Mossakowski w FN

Dawno, chyba od czasów nieodżałowanego Jeana Guillou nie słyszałam, żeby ktoś tak wspaniale improwizował na organach. A najpierw jeszcze zagrał dwa utwory.

Karol Mossakowski studiował we Francji i ta go doceniła. Po tym, jak zaliczył zwycięstwa na kilku konkursach, od Poznania, przez Pragę, Angers, Biarritz i Strasburg po Chartres, po byciu artystą-rezydentem w Nowym Orleanie, Radiu Francuskim (przez trzy lata) i NOSPR, został organistą tytularnym w paryskim kościele Saint-Sulpice po takich ikonicznych postaciach dla francuskiej organistyki jak Charles-Marie Widor, Marcel Dupré czy Daniel Roth.

To była solowa atrakcja dzisiejszego wieczoru. Dyrygentem był zaś Daniel Raiskin, znany dobrze zwłaszcza łódzkiej publiczności – swego czasu był przez kilka lat dyrektorem artystycznym tamtejszej filharmonii. Muzyk – solidna firma.
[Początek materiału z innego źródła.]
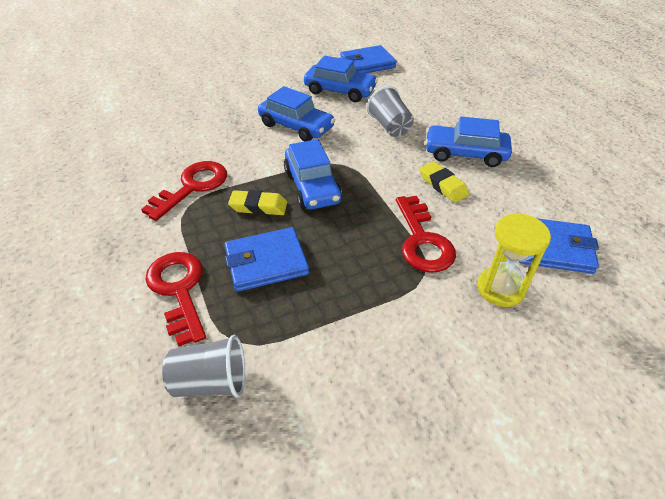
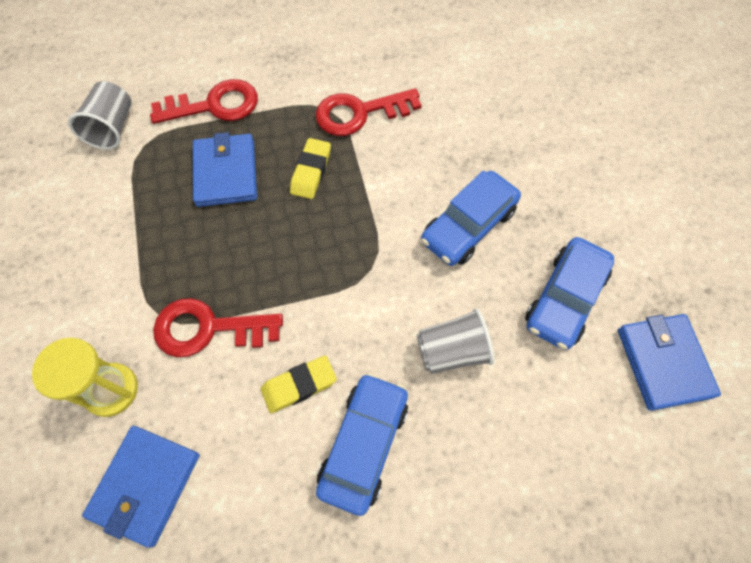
camera: 100 degrees right, 20 degrees up
red key [141,161,227,221] -> red key turned 120 degrees clockwise [315,88,422,136]
blue car [284,139,342,210] -> none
Wieczór zaczął się bardzo nabożnie, bo Larghettem na orkiestrę Jamesa MacMillana, będącym zinstrumentowaną wersją napisanego kilka lat wcześniej Miserere na chór a cappella. Nabożnie to mało powiedziane, wręcz kościelnie, bo słyszalne tam są zaśpiewy wręcz dosłownie wzięte z liturgii. Muzyka przesłodzona i trudno uwierzyć, że pochodzi z ostatniej dekady, ale mamy przecież czasy wszystkoizmu.

Nabożności ciąg dalszy: pierwszym utworem z udziałem organisty była kompozycja jednego z jego poprzedników na stanowisku – Marcela Dupré. Ten utwór, jak poprzedni, też ma parę wersji: na orkiestrę kameralną, na same organy i na organy z orkiestrą; my oczywiście usłyszeliśmy tę trzecią. Początkowy, krótki Cortège (orszak) to chorał skupiony i dostojny, trochę jak Nimrod Elgara. Następująca potem Litania opiera się na szybszym, prostym motywie, a całość narasta do finałowej kulminacji.

Organy miały o wiele więcej do roboty w Toccata festiva Samuela Barbera, długiej i wbrew tytułowi o zmiennych nastrojach, ale pełnych wirtuozerii; dość powiedzieć, że kadencja w środku utworu grana jest wyłącznie na pedale. Ale też mnóstwo tu pasaży i efektownych brzmień, a i orkiestra ma co robić. Największe wrażenie jednak wywarł solista, kiedy na bis zagrał improwizację, stosując takie rejestry, jakich chyba jeszcze na tym instrumencie nie słyszałam. Temat wziął z utworu Barbera, ale po chwili dołączył drugi: z pierwszej części Koncertu na orkiestrę Lutosławskiego. Wspaniałe to było!

W drugiej części szczególne wydarzenie: pierwsze po ponad dwóch latach wykonanie muzyki Czajkowskiego. Ale nie tej bardziej znanej, tylko III Symfonii, znanej jako „polska”, choć niesłusznie, bo kompozytor bynajmniej jej tak nie zatytułował. Jedynym „polskim” elementem jest tu finałowy polonez, który pełni tu po prostu funkcję dworskiego tańca popularnego także w Rosji – w końcu w Onieginie też mamy bardzo efektowny polonez i nikt tu specjalnie polskości nie widzi. Ta symfonia jest mniej znana (w FN nie była grana od 1972 r.!), bo mniej chyba udana, nie aż tak chwytliwa. Może dlatego mnie aż tak nie raziła, ale muszę się przyznać, że po tych wojennych latach jednak słucha mi się Czajkowskiego gorzej. Chociaż w ogóle nigdy jakoś za nim nie przepadałam, doceniając oczywiście talent i rzemiosło. W każdym razie muzyka rosyjska została wyjęta spod anatemy i już we wtorek w programie recitalu Kissina usłyszymy m.in. II Sonatę Prokofiewa. To mnie akurat cieszy.